MEDICAL AND PATHOLOGICAL INFORMATION
An autopsy was conducted by the Mono County Sheriff-Coroner's Office, with tissue and fluid samples retained for toxicological analysis. The analysis results were negative for alcohol and all screened drug substances.
Review of the flight timing elements discussed previously in this report reveals that the pilot operated at msl altitudes above 12,000 feet in excess of 1 hour 50 minutes, with about 1 hour of that time spent between 15,000 and 16,000 feet. Detailed examination of the wreckage disclosed no evidence of oxygen availability or used by the pilot during the flight.
The AIRMAN'S INFORMATION MANUAL (AIM) is published by the FAA and contains information pertinent to many aspects of flight, including medical factors affecting pilot performance. Section 8-1-2 of the AIM discusses the physiological effects of altitude, and states in part: "Hypoxia is a state of oxygen deficiency in the body sufficient to impair functions of the brain...From 12,000 to 15,000 feet of altitude, judgment, memory, alertness, coordination and ability to make calculations are impaired...pilot performance can seriously deteriorate within 15 minutes at 15,000 feet."

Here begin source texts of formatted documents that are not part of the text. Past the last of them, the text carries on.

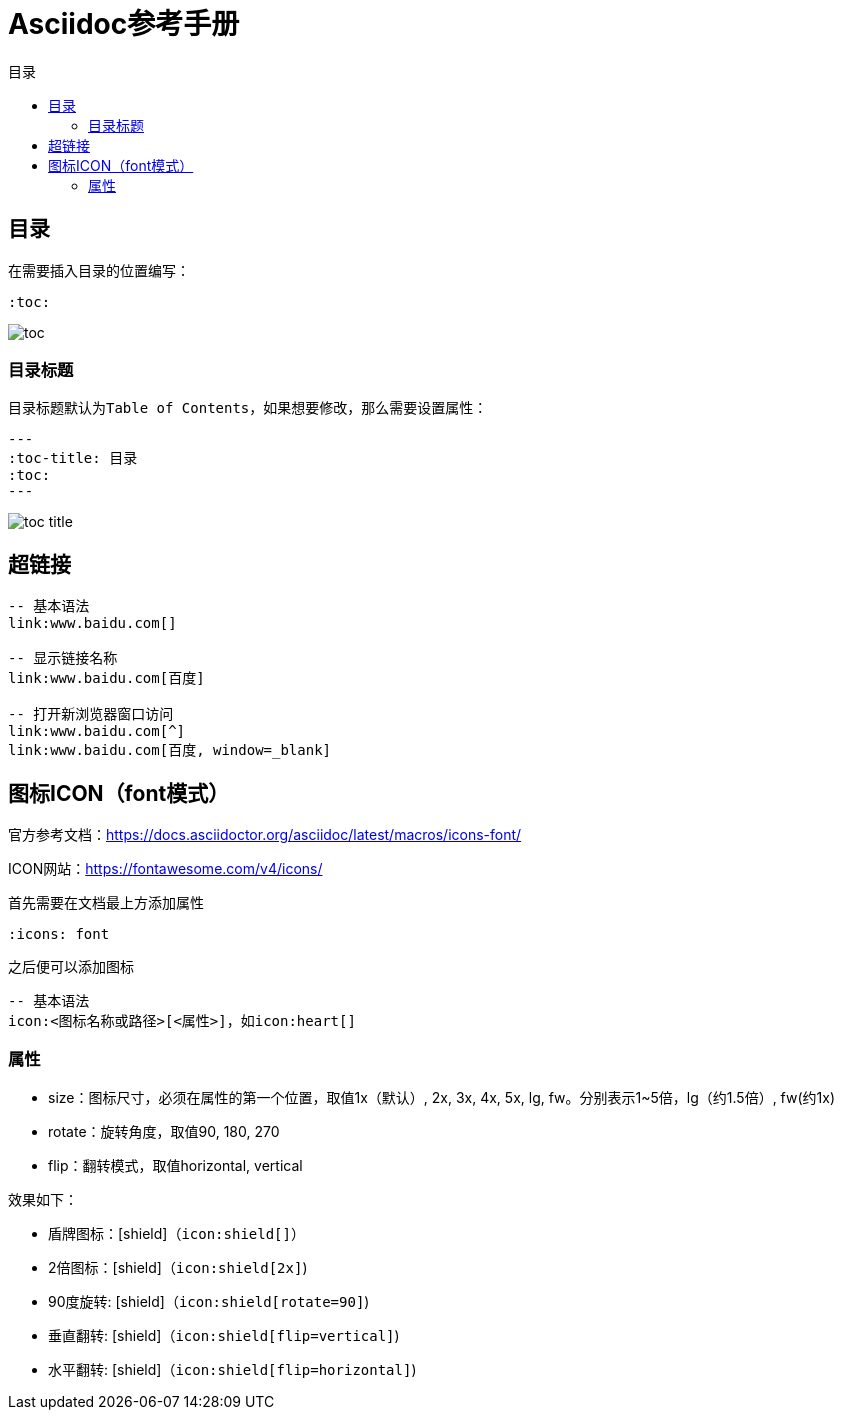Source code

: :imagesdir: images/asciidoc
:icons: font
= Asciidoc参考手册
:toc-title: 目录
:toc:

== 目录

在需要插入目录的位置编写：
[source,asciidoc]
----
:toc:
----

image:toc.png[]

=== 目录标题

目录标题默认为``Table of Contents``，如果想要修改，那么需要设置属性：
[source,asciidoc]
---
:toc-title: 目录
:toc:
---

image:toc-title.png[]

== 超链接

[source,bash]
----
-- 基本语法
link:www.baidu.com[]

-- 显示链接名称
link:www.baidu.com[百度]

-- 打开新浏览器窗口访问
link:www.baidu.com[^]
link:www.baidu.com[百度, window=_blank]
 
----

== 图标ICON（font模式）

官方参考文档：link:https://docs.asciidoctor.org/asciidoc/latest/macros/icons-font/[^]

ICON网站：link:https://fontawesome.com/v4/icons/[^]

首先需要在文档最上方添加属性

[source,bash]
----
:icons: font
----

之后便可以添加图标
[source,bash]
----
-- 基本语法
icon:<图标名称或路径>[<属性>]，如icon:heart[]

----

=== 属性

- size：图标尺寸，必须在属性的第一个位置，取值1x（默认）, 2x, 3x, 4x, 5x, lg, fw。分别表示1~5倍，lg（约1.5倍）, fw(约1x)
- rotate：旋转角度，取值90, 180, 270
- flip：翻转模式，取值horizontal, vertical

效果如下：

* 盾牌图标：icon:shield[]（``\icon:shield[]``）
* 2倍图标：icon:shield[2x]（``\icon:shield[2x]``)
* 90度旋转: icon:shield[rotate=90]（``\icon:shield[rotate=90]``)
* 垂直翻转: icon:shield[flip=vertical]（``\icon:shield[flip=vertical]``)
* 水平翻转: icon:shield[flip=horizontal]（``\icon:shield[flip=horizontal]``)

The certified re-recordings of the air-ground communications tapes were reviewed several times. Several instances were noted where the pilot would respond to an altitude query by the controller by completely misstating the altitude. One example occurs in the 1217 exchange between Oakland ARTCC when the pilot refers to 14,000 feet as "one thousand four thousand." The tapes are available as part of the public docket for this accident.
The Safety Board did not assume custody of the wreckage until it was accessible on July 25, 1996. The wreckage was verbally released to the pilot's father on August 3, 1996, at the conclusion of the component examinations. A signed NTSB Release of Wreckage, Form 6120.15, was mailed to the father for receipt signature but was not returned. When last viewed, the wreckage was at the facilities of HLM Air Services, Santa Paula, California.